The method onNext is the main driver, extracting the transaction list from each GetTransactionResponse, and passing in to processTransaction() for processing. This method, and the method processTransaction() implements the application logic.

processTransaction() extracts all creation events from the the transaction and passes them to processEvent(). This produces a list of commands to be sent to the ledger to further the workflow, and these are packages up in a Commands request and sent to the ledger.

processEvent() takes a transaction event and turns it into a stream of commands to be sent back to the ledger. To do this, it examines the event for the correct package and template (it's a create of a Ping or Pong template) and then looks at the receiving part to decide if this processor should respond. If so, an exercise command for the correct choice is created and returned in a Stream.
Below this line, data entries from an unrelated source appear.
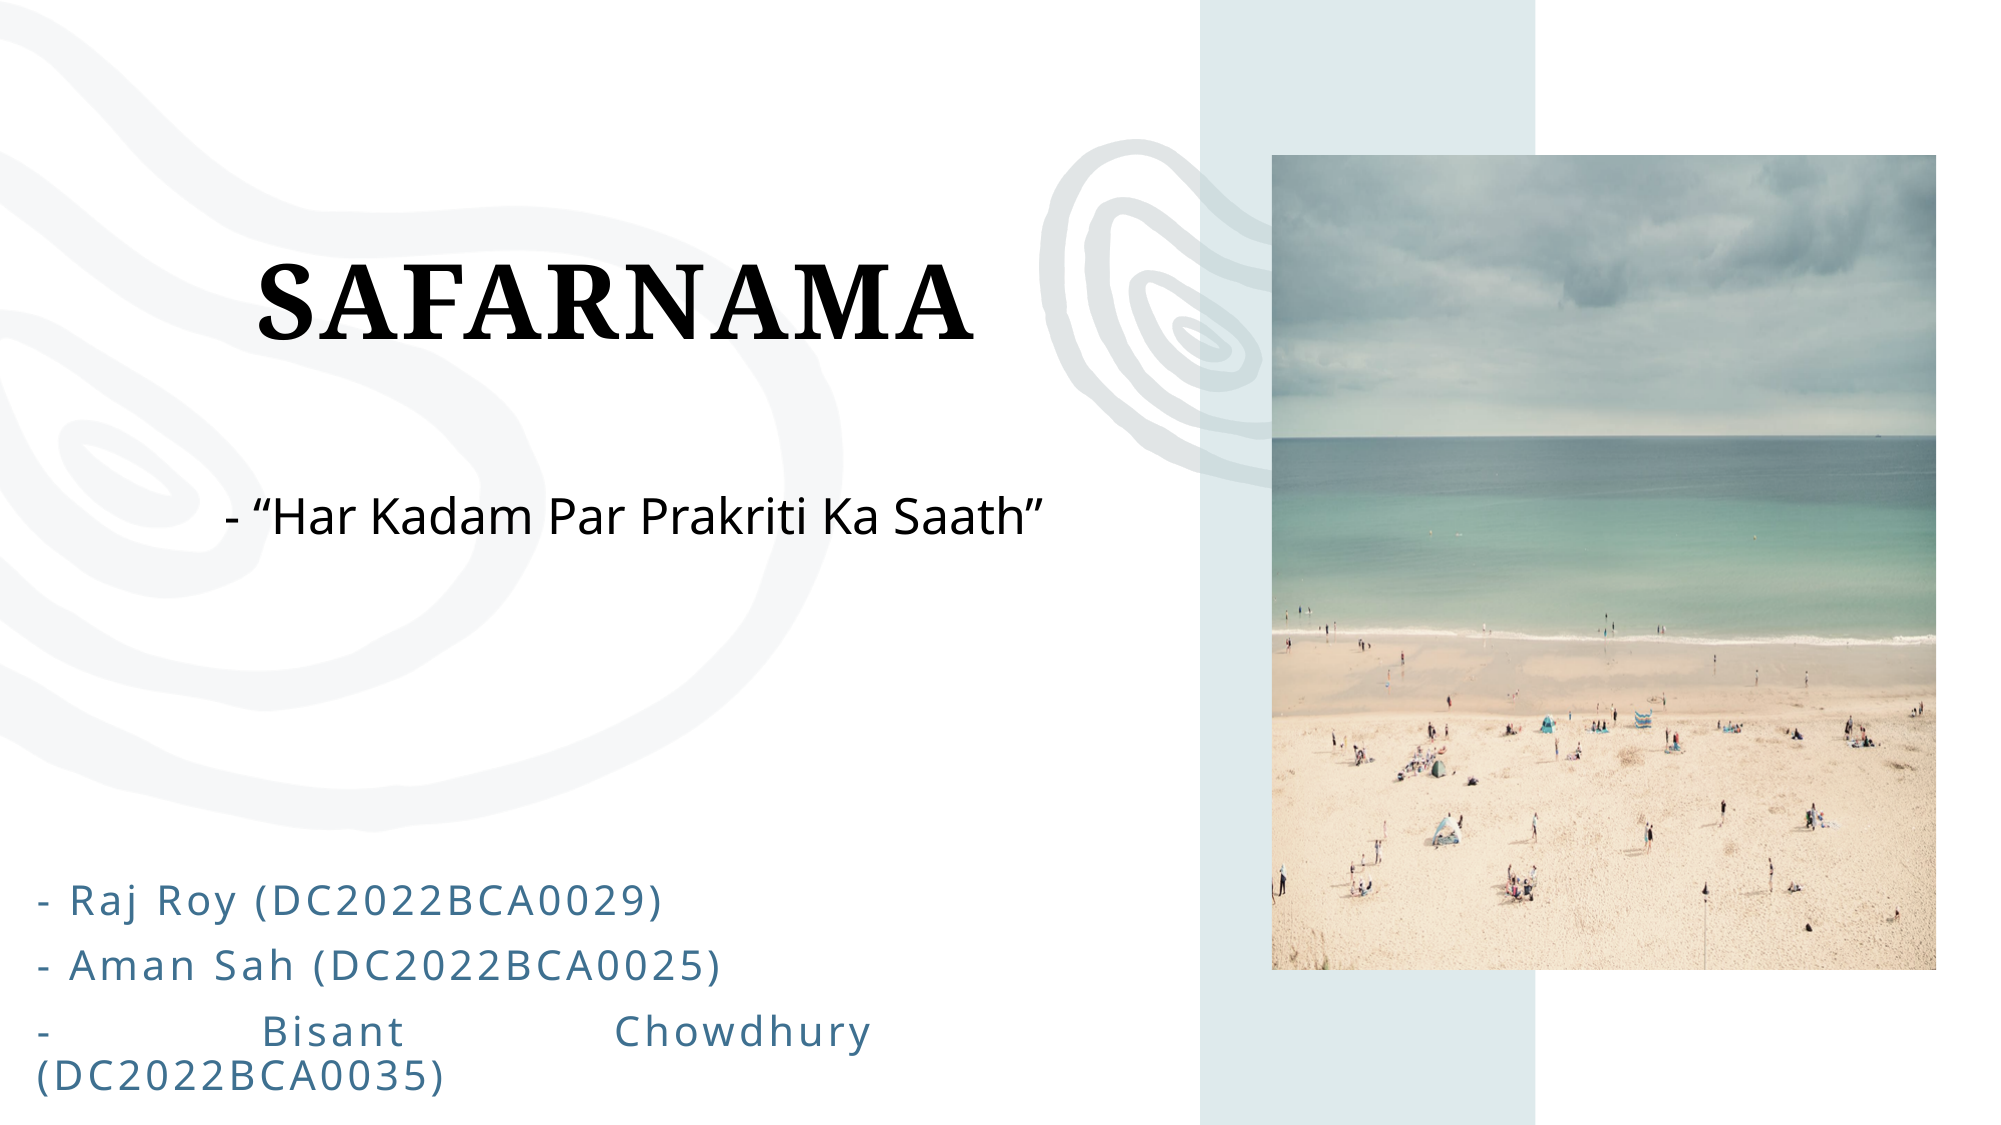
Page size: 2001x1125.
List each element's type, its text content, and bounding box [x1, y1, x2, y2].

title SAFARNAMA [130, 191, 1101, 369]
list - Raj Roy (DC2022BCA0029) - Aman Sah (DC2022BCA0025) - Bisant Chowdhury (DC2022BCA0035) [21, 872, 890, 1110]
picture [0, 0, 890, 879]
picture [1019, 119, 1200, 477]
text_box - “Har Kadam Par Prakriti Ka Saath” [209, 477, 1210, 553]
picture [1271, 155, 1937, 970]
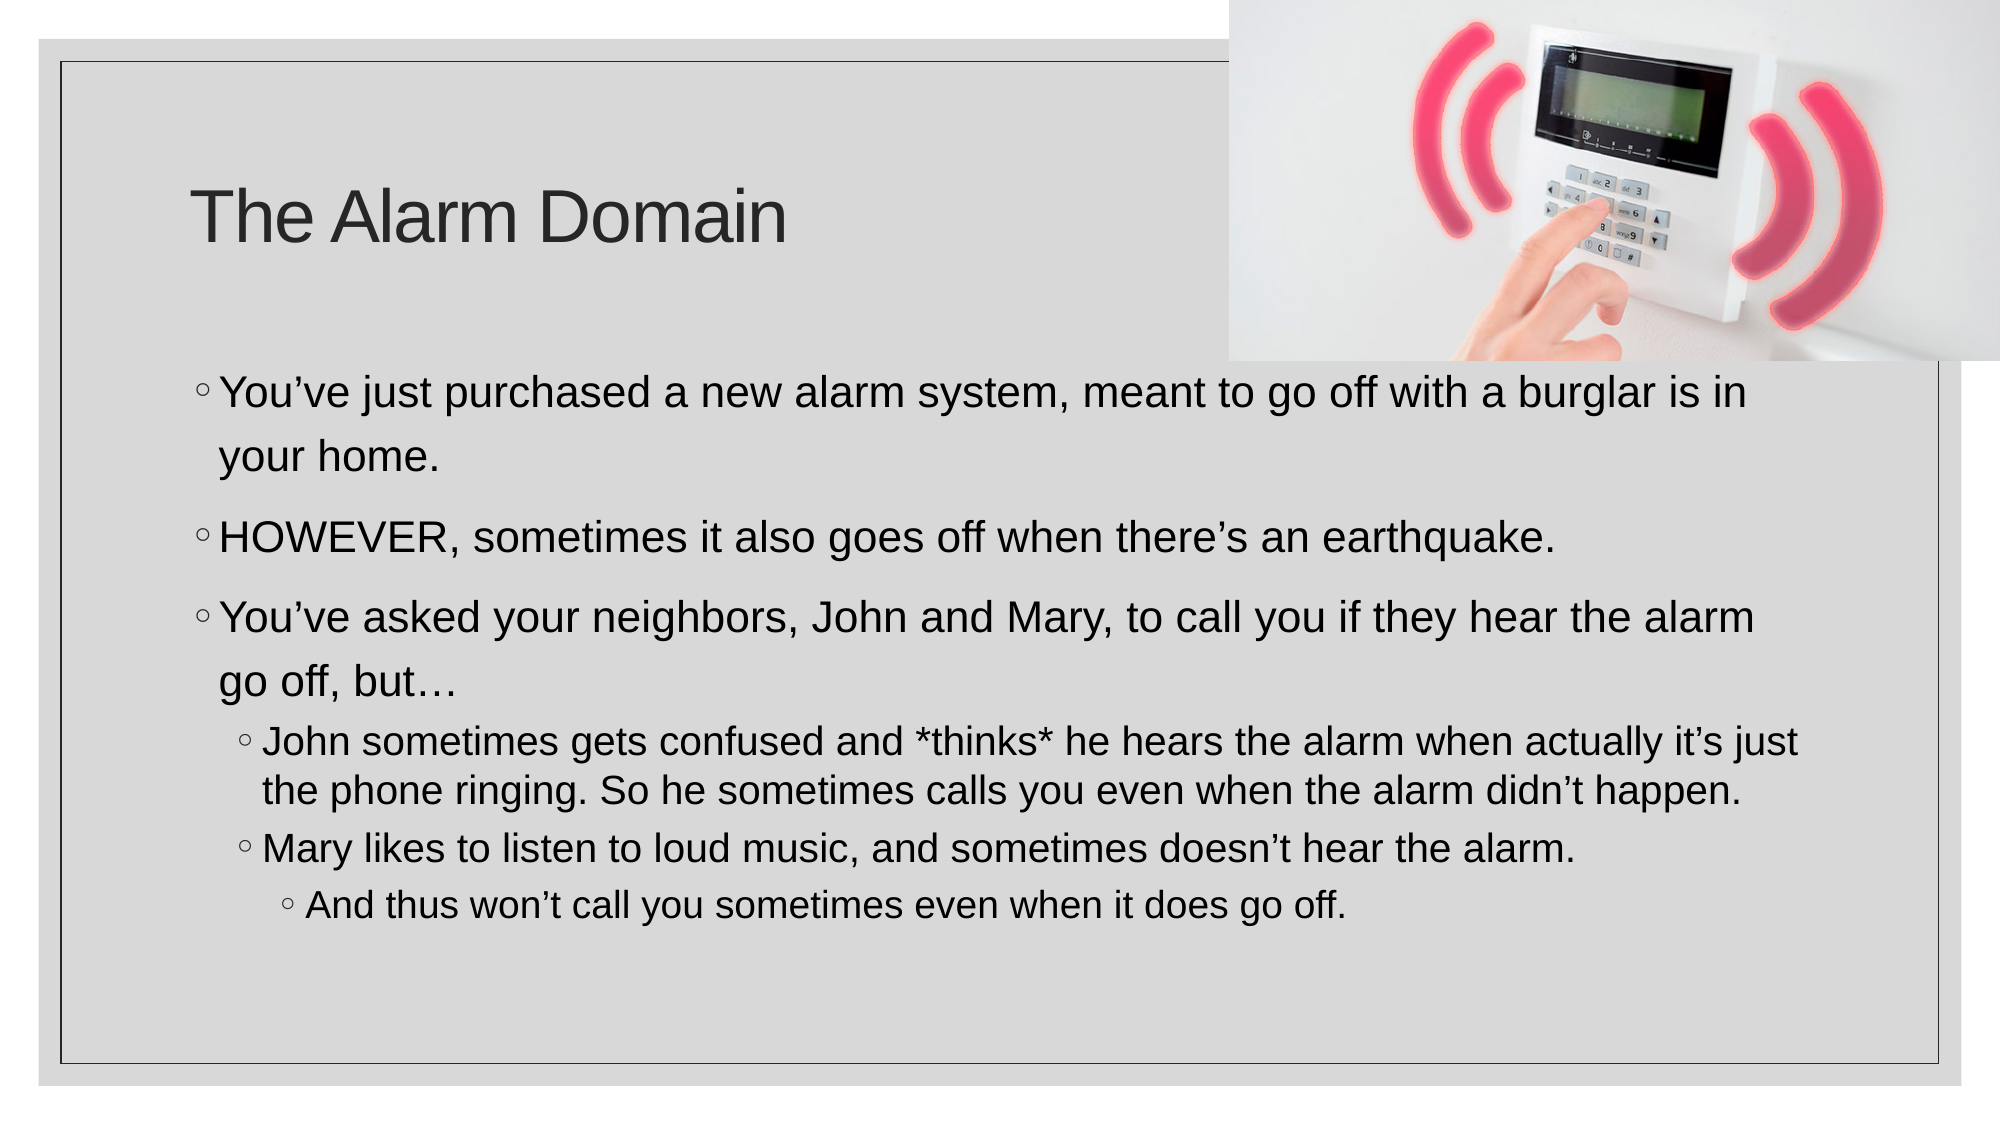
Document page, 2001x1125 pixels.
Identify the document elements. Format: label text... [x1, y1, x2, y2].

title The Alarm Domain [174, 105, 1223, 331]
list You’ve just purchased a new alarm system, meant to go off with a burglar is in your home. HOWEVER, sometimes it also goes off when there’s an earthquake. You’ve asked your neighbors, John and Mary, to call you if they hear the alarm go off, but… John sometimes gets confused and *thinks* he hears the alarm when actually it’s just the phone ringing. So he sometimes calls you even when the alarm didn’t happen. Mary likes to listen to loud music, and sometimes doesn’t hear the alarm. And thus won’t call you sometimes even when it does go off. [174, 345, 1825, 977]
picture [1229, 0, 2000, 361]
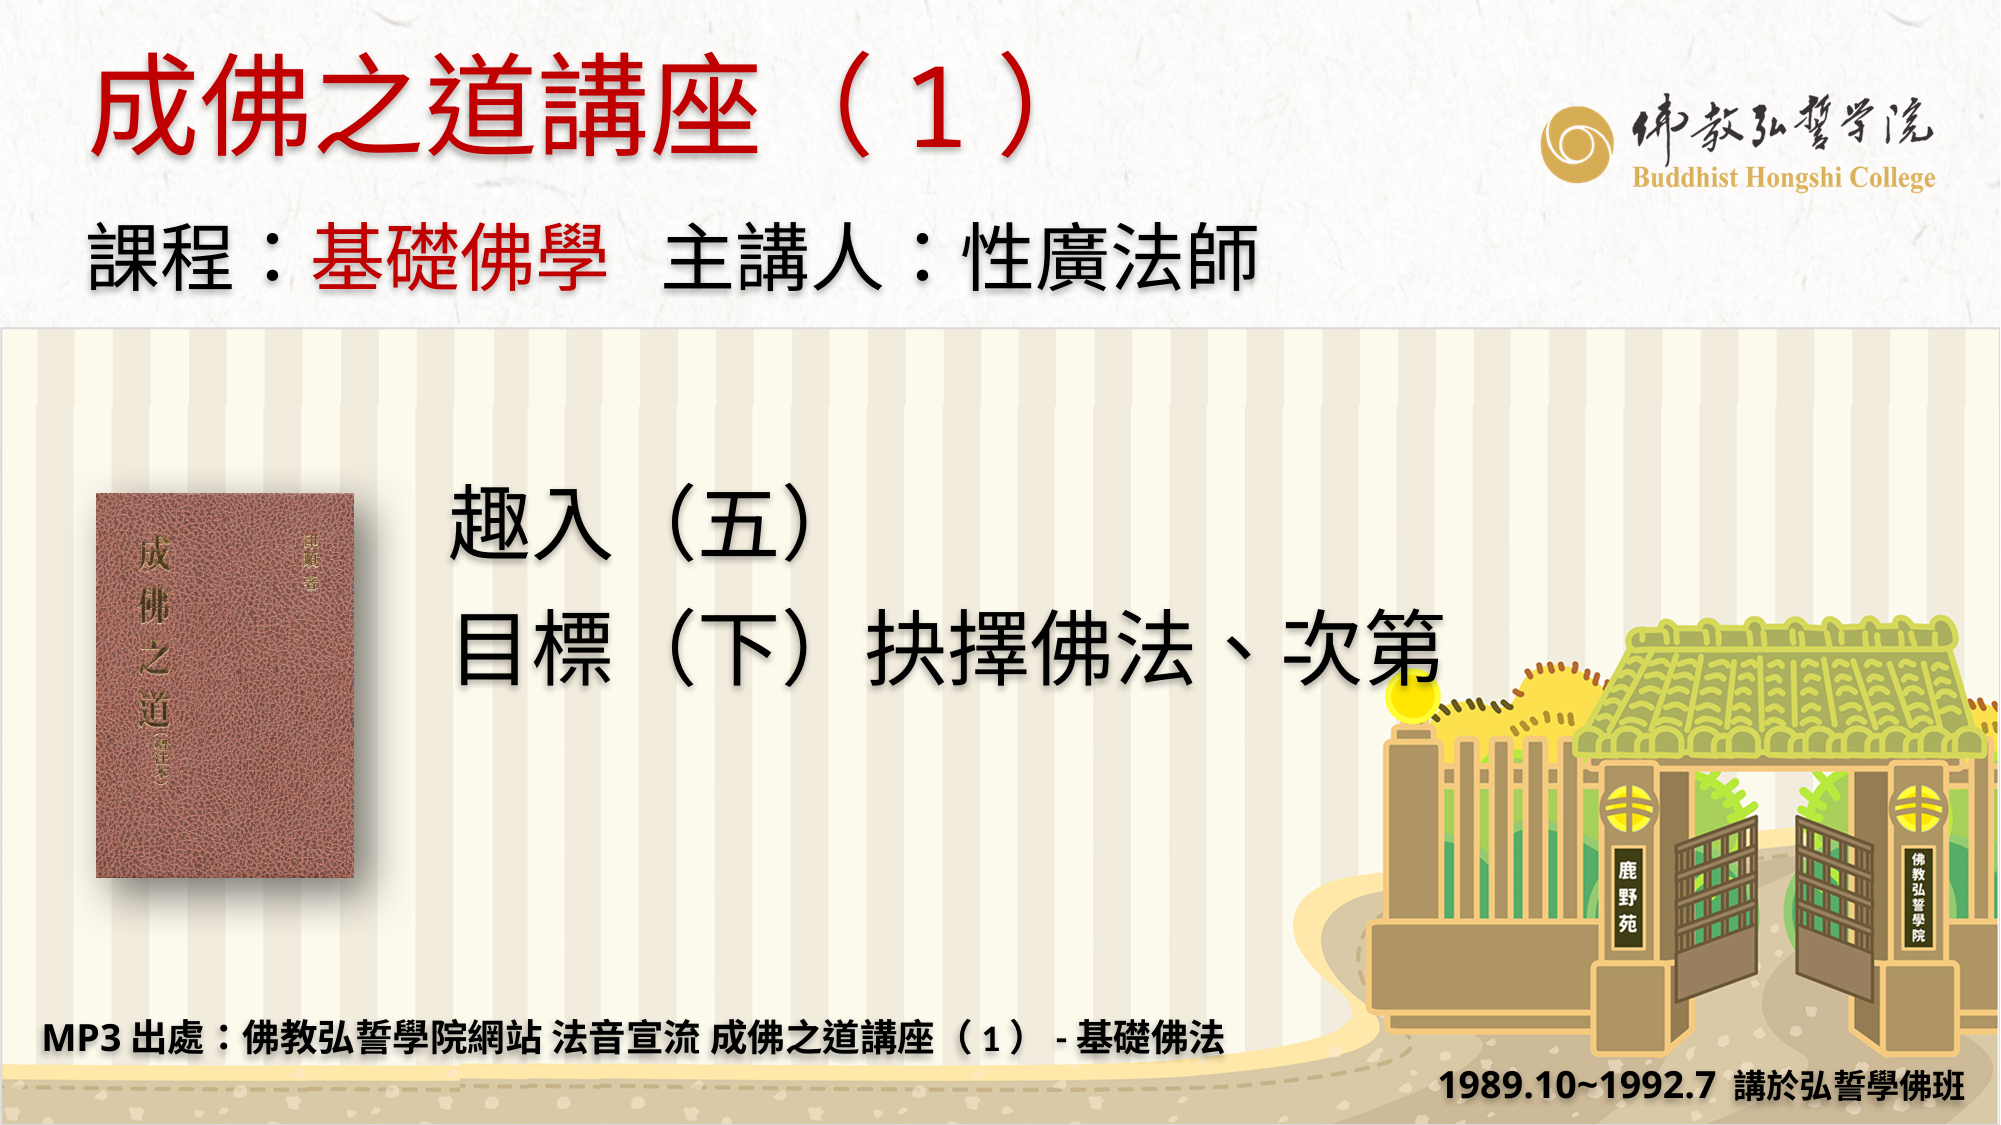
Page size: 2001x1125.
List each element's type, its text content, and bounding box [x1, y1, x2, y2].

In all other cases, an empty Stream is returned, indication no action is required.

Output

The application prints statements similar to these:

Bob is exercising RespondPong on #1:0 in workflow Ping-Alice-1 at count 0
Alice is exercising RespondPing on #344:1 in workflow Ping-Alice-7 at count 9

The first line shows that:

• Bob is exercising the RespondPong choice on the contract with ID #1:0 for the workflow Ping-Alice-1.
• Count 0 means that this is the first choice after the initial Ping contract.
• The workflow ID Ping-Alice-1 conveys that this is the workflow triggered by the second initial Ping contract that was created by Alice.

The second line is analogous to the first one.

The Generated Data Layer

The codegen variant of the client application is similar to its grpc counterpart. Both are written in a traditional imperative style. What sets them apart is the usage of the generated data layer in the former. This layer simplifies construction of the ledger api calls and the analysis of the return values.

• PingPongMain.createInitialContracts creates a strongly typed instance of a Ping contract and then embeds it in an equally strongly typed CommandsSubmission. Then, it uses the built in toProto methods to convert the request into a wire-ready protobuf structure.
• PingPongProcessor.runIndefinitely creates a per party inclusive filter by invoking a series of class constructors. Contrast this with the intricate process of defining a filter in the analogous method in the grpc variant of the application.
• PingPongProcessor.processEvent starts off by extracting common data fields from the grpc version of the received events, to be later used for logging purposes. Events are then converted to the corresponding data layer format and passed to the individual template handlers.
• PingPongProcessor.processPingPong creates a strongly typed representation of the daml contracts by means of the daml contract companions. A strongly typed instance can be used to create a command representing a desired choice exercise.
• PingPongProcessor.processTransaction is responsible for creating a ledger request enveloping the choice exercises and submitting it to the ledger.